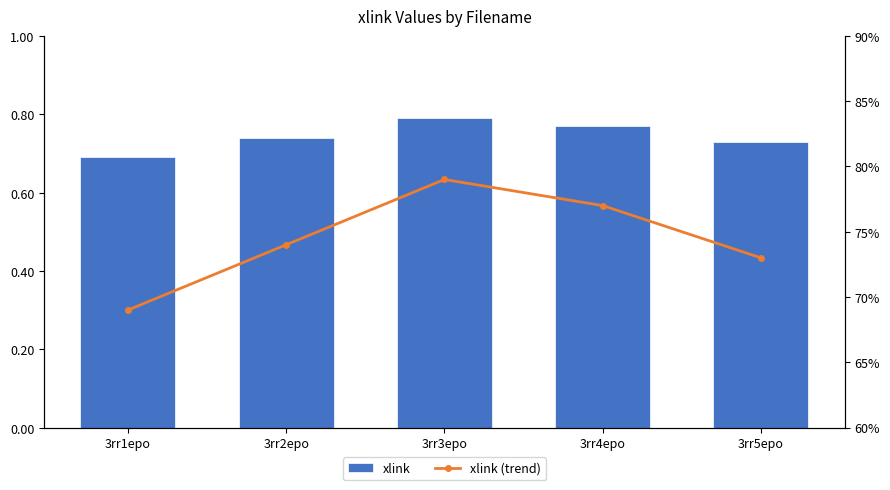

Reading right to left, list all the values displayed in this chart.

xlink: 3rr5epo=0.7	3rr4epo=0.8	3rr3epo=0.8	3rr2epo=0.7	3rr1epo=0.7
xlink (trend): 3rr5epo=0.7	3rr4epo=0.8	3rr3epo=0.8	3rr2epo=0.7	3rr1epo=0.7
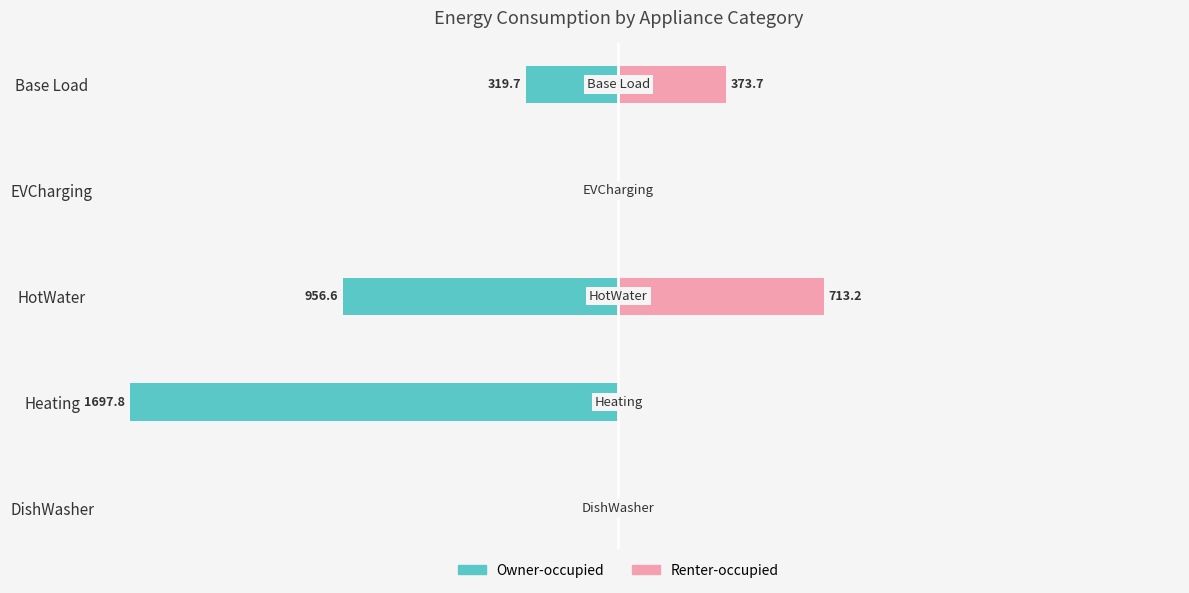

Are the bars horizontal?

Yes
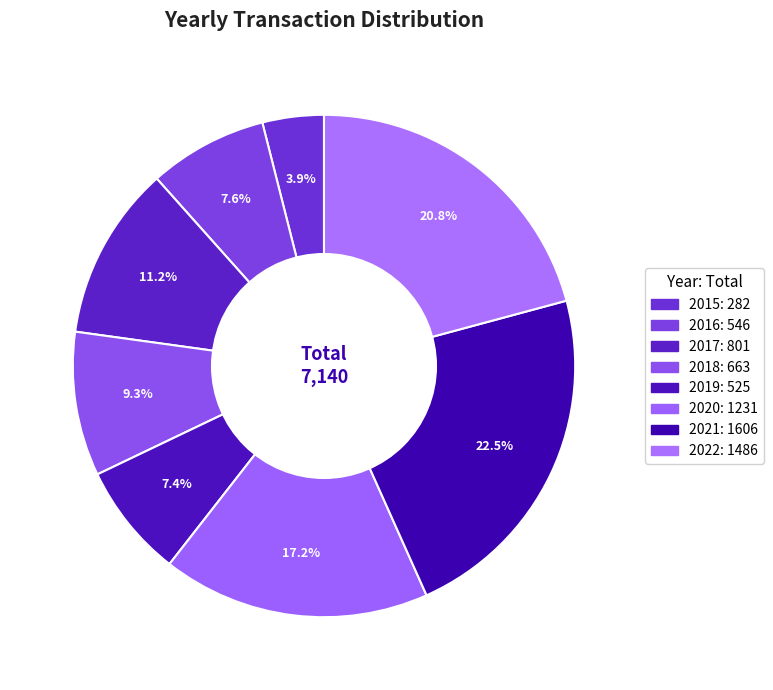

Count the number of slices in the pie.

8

========================

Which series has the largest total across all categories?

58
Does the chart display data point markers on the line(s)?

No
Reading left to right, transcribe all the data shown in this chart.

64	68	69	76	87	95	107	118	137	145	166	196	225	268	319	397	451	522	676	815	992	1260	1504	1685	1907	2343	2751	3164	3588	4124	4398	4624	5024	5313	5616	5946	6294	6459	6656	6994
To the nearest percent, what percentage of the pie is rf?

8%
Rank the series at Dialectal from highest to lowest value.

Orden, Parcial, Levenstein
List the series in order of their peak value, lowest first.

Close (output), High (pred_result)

========================

**Your goal:** Copy out the lines above from the line containing "Which series has" up to and including the line containing "Close (output), High (pred_result)", keeping every character unchanged.

**Result of the task:**
Which series has the largest total across all categories?

58
Does the chart display data point markers on the line(s)?

No
Reading left to right, transcribe all the data shown in this chart.

64	68	69	76	87	95	107	118	137	145	166	196	225	268	319	397	451	522	676	815	992	1260	1504	1685	1907	2343	2751	3164	3588	4124	4398	4624	5024	5313	5616	5946	6294	6459	6656	6994
To the nearest percent, what percentage of the pie is rf?

8%
Rank the series at Dialectal from highest to lowest value.

Orden, Parcial, Levenstein
List the series in order of their peak value, lowest first.

Close (output), High (pred_result)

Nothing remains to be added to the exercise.